Glikson suggests that because “winnowing and reworking of spherule-bearing beds by shallow-water currents can be expected to result in destruction of the delicate, originally glassy spherule structures, unless protected by rapid burial and subsidence, preservation of spherules in shallow-water environments is less likely.” It is noteworthy that a wide variety of seemingly fragile particles, including accretionary lapilli, pumice grains, and fluffy carbonaceous particles, were widely preserved in Barberton greenstone belt sediments deposited in environmental settings showing evidence of long-term wave and current activity. Rapid deposition, early silicification, and particles more robust than expectations have all played roles in the preservation of these materials.
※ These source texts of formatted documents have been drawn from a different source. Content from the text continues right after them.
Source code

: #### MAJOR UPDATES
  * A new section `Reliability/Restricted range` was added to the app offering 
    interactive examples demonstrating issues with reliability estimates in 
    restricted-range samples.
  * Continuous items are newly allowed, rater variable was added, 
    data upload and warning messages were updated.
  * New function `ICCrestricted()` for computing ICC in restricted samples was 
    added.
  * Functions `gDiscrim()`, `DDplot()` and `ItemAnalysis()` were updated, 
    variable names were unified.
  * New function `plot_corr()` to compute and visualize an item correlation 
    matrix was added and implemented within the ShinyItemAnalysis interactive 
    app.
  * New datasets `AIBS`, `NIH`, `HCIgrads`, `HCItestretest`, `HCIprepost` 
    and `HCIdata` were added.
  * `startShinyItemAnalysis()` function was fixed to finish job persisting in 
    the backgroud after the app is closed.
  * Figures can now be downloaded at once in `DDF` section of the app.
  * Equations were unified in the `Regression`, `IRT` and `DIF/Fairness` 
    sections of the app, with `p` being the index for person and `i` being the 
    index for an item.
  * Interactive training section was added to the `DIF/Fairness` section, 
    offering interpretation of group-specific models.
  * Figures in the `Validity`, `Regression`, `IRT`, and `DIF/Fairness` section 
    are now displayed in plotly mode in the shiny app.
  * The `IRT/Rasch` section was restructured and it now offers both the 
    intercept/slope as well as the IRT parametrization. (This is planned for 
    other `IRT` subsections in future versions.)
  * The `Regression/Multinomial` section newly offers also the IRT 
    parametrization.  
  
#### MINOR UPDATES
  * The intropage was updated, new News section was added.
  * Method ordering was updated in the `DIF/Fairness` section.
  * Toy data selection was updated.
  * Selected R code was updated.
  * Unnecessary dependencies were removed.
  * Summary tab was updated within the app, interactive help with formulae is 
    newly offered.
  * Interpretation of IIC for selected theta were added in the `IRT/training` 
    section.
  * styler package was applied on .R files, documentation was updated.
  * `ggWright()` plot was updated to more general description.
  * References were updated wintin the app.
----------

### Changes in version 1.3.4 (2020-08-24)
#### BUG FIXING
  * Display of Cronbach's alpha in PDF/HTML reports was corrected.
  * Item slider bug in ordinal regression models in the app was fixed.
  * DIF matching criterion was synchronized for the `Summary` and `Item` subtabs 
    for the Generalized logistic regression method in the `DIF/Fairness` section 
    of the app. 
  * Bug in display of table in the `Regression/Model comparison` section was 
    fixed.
One might “expect” spherule destruction mainly if the “winnowing and reworking” involved prolonged exposure to currents and extended abrasion. However, fan deltas on a vegetation-free world would probably have been dominated by flashy events, like those in modern arid environments, and could have provided an excellent setting locally for the rapid burial and preservation of fall-deposited spherules. The sedimentology of clastic sediments associated with S3 and S4 in the Barberton greenstone belt has been extensively discussed (e.g., Nocita and Lowe, 1990; Lowe and Nocita, 1999) and a fandelta setting for Jay's Chert is reasonably well established. If Glikson has new sedimentological data from this unit that would support reinterpretation, he should present it. It seems unwarranted to question interpretations derived from extensive sedimentological data based on an untested model as to how someone thinks impacting should work. Perhaps it is the model and the associated expectations that should be reconsidered. These greenstone sequences also show dikes at virtually all levels containing a wide variety of debris derived from surface layers, including volcanic ash, carbonaceous matter, and impact debris. They do not bear on arguments for shallow- versus deep-water spherule deposition.